Activity
Can you turn the lines of every entry into a numbered list, leaving out any blank lines?

Data for analysis
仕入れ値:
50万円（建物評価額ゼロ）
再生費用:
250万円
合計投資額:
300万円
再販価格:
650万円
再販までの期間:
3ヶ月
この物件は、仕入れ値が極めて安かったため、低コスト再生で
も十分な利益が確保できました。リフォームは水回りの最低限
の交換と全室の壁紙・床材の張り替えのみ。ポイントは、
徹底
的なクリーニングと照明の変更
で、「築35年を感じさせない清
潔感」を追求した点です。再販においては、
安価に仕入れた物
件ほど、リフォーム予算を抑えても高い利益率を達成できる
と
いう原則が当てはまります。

Task output
1. 仕入れ値:
2. 50万円（建物評価額ゼロ）
3. 再生費用:
4. 250万円
5. 合計投資額:
6. 300万円
7. 再販価格:
8. 650万円
9. 再販までの期間:
10. 3ヶ月
11. この物件は、仕入れ値が極めて安かったため、低コスト再生で
12. も十分な利益が確保できました。リフォームは水回りの最低限
13. の交換と全室の壁紙・床材の張り替えのみ。ポイントは、
14. 徹底
15. 的なクリーニングと照明の変更
16. で、「築35年を感じさせない清
17. 潔感」を追求した点です。再販においては、
18. 安価に仕入れた物
19. 件ほど、リフォーム予算を抑えても高い利益率を達成できる
20. と
21. いう原則が当てはまります。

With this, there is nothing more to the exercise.